To ask the Chancellor of the Exchequer, if he will introduce a windfall tax on banks to account for excess profits in the banking sector generated by the interest rate rise on 22 June 2023.

Answered by Andrew Griffith - Minister of State (Department for Science, Innovation and Technology)

Banks already face an additional rate of tax on their profits in the form of the Bank Corporation Tax Surcharge – meaning they pay 3% more on their profit than most other businesses. This is in addition to a charge on the largest banks’ balance sheets in the form of the Bank Levy.


Written Question
Interest Rates
Tuesday 4th July 2023

Asked by: Charlotte Nichols (Labour - Warrington North)

Question to the HM Treasury:

To ask the Chancellor of the Exchequer, if he will take steps to (a) allow Parliament to set interest rates and (b) reverse recent increases in interest rates.

Answered by Andrew Griffith - Minister of State (Department for Science, Innovation and Technology)

Monetary policy is the responsibility of the independent Monetary Policy Committee (MPC) of the Bank of England and this includes decisions on Bank Rate.

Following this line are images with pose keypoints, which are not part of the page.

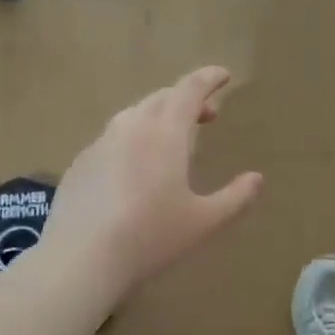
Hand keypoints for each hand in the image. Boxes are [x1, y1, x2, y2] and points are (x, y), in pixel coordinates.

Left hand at [44, 67, 262, 303]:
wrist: (81, 258)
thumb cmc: (151, 236)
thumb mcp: (204, 222)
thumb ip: (235, 198)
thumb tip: (256, 179)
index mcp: (164, 133)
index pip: (189, 90)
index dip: (208, 78)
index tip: (223, 75)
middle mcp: (130, 128)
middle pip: (161, 98)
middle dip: (186, 99)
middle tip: (206, 115)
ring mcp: (99, 145)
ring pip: (132, 116)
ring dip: (157, 117)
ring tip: (171, 140)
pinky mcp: (78, 165)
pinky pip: (111, 140)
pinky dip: (131, 141)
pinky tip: (133, 169)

The Government does not comment on the conduct or effectiveness of monetary policy.

The Government has made it a priority to halve inflation this year. Any plans to undermine the independence and role of the Bank of England, or embark on unfunded borrowing sprees to the tune of £28bn would only serve to harm the economy and increase inflation.


Written Question
Economic Situation: Coronavirus
Thursday 29th June 2023

Asked by: Charlotte Nichols (Labour - Warrington North)

Question to the HM Treasury:

To ask the Chancellor of the Exchequer, what recent assessment he has made of the impact of the Government’s economic policies during the covid-19 pandemic on the economy.

Answered by Andrew Griffith - Minister of State (Department for Science, Innovation and Technology)

The Covid-19 pandemic has had a profound effect on the UK economy. Between 2019 Q4 and 2020 Q2, according to the Office for National Statistics the economy contracted by 23% - the steepest recession on record.

The success of the UK’s vaccination campaign led to a strong recovery in GDP, with annual growth of 7.5% in 2021 and 4.1% in 2022. In both these years, GDP growth in the UK was the fastest in the G7.

The Government acted quickly to prevent catastrophic increases in unemployment during the pandemic. The Government provided up to £400 billion of direct support for the economy which helped to safeguard jobs, businesses and public services in every region and nation of the UK.

.


Written Question
Mortgages: Interest Rates
Tuesday 27th June 2023

Asked by: Charlotte Nichols (Labour - Warrington North)

Question to the HM Treasury:

To ask the Chancellor of the Exchequer, what recent assessment he has made of the potential impact of The Growth Plan 2022, published on 23 September 2022, on mortgage rates.

Answered by Andrew Griffith - Minister of State (Department for Science, Innovation and Technology)

The pricing of mortgages is a commercial decision for lenders in which the Government does not intervene.

However, we recognise this will be a concerning time for mortgage holders, particularly those who are due to come to the end of their existing deal in the immediate future. The Prime Minister has been clear, the best and most important way that we can keep costs and interest rates down for people is to halve inflation, and then return it to the 2% target.

On Friday 23 June the Chancellor met with mortgage lenders, UK Finance and the FCA to discuss a new package of support for those who encounter problems keeping up with their mortgage payments. These commitments include an agreement permitting customers to switch to an interest only mortgage, or extend their mortgage term, for 6 months, after which they can switch back without a new affordability check or it affecting their credit score. Lenders also agreed borrowers won’t have their home repossessed within 12 months from their first missed payment without their consent or unless in exceptional circumstances.